* Entries provided *
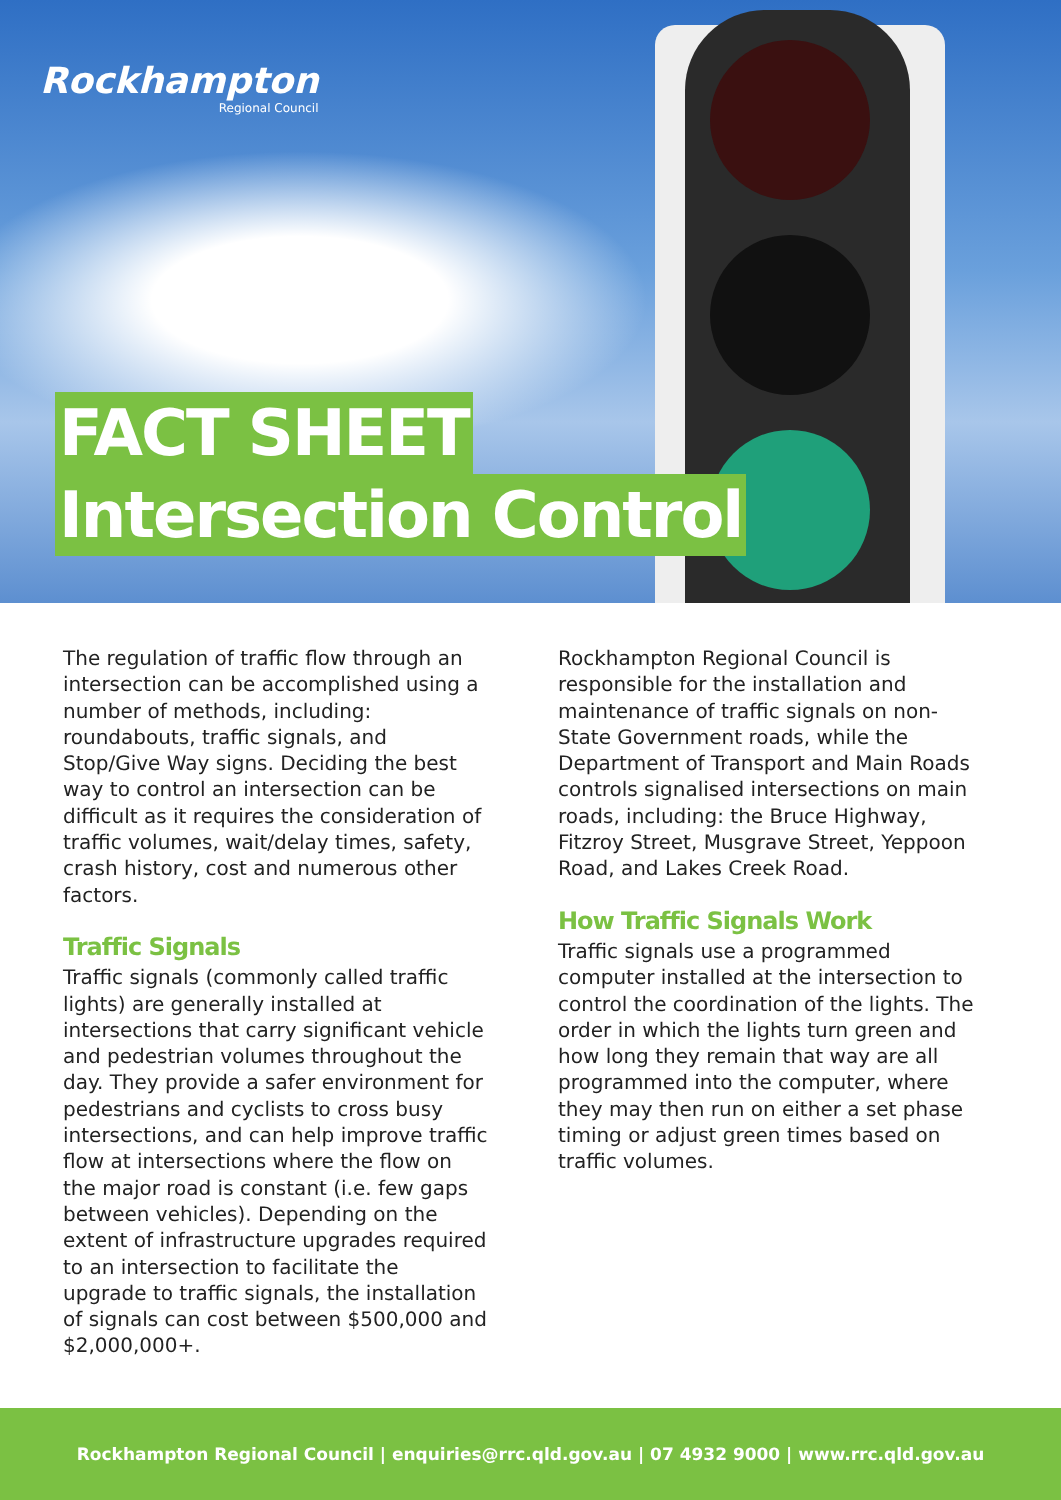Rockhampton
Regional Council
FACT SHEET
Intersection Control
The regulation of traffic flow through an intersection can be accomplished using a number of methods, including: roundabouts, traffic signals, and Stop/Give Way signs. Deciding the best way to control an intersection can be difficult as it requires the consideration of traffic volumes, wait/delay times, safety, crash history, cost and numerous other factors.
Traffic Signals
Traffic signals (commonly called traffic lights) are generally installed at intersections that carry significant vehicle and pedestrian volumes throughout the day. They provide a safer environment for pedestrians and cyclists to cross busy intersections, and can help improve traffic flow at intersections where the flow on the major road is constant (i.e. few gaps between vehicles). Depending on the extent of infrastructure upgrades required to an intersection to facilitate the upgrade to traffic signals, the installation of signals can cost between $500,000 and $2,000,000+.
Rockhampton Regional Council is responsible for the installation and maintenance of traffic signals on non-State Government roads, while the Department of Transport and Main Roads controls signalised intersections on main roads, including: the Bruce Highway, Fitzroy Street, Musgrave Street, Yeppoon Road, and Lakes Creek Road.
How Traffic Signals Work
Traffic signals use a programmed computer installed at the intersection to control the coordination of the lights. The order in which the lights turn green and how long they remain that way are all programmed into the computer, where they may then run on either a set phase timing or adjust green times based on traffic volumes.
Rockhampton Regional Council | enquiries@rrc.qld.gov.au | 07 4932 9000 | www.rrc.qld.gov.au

* Task *
Your job is to repeat every entry exactly, keeping all pictures out of the copy.

* Response area *
Rockhampton
Regional Council
FACT SHEET
Intersection Control
The regulation of traffic flow through an intersection can be accomplished using a number of methods, including: roundabouts, traffic signals, and Stop/Give Way signs. Deciding the best way to control an intersection can be difficult as it requires the consideration of traffic volumes, wait/delay times, safety, crash history, cost and numerous other factors.
Traffic Signals
Traffic signals (commonly called traffic lights) are generally installed at intersections that carry significant vehicle and pedestrian volumes throughout the day. They provide a safer environment for pedestrians and cyclists to cross busy intersections, and can help improve traffic flow at intersections where the flow on the major road is constant (i.e. few gaps between vehicles). Depending on the extent of infrastructure upgrades required to an intersection to facilitate the upgrade to traffic signals, the installation of signals can cost between $500,000 and $2,000,000+.
Rockhampton Regional Council is responsible for the installation and maintenance of traffic signals on non-State Government roads, while the Department of Transport and Main Roads controls signalised intersections on main roads, including: the Bruce Highway, Fitzroy Street, Musgrave Street, Yeppoon Road, and Lakes Creek Road.
How Traffic Signals Work
Traffic signals use a programmed computer installed at the intersection to control the coordination of the lights. The order in which the lights turn green and how long they remain that way are all programmed into the computer, where they may then run on either a set phase timing or adjust green times based on traffic volumes.
Rockhampton Regional Council | enquiries@rrc.qld.gov.au | 07 4932 9000 | www.rrc.qld.gov.au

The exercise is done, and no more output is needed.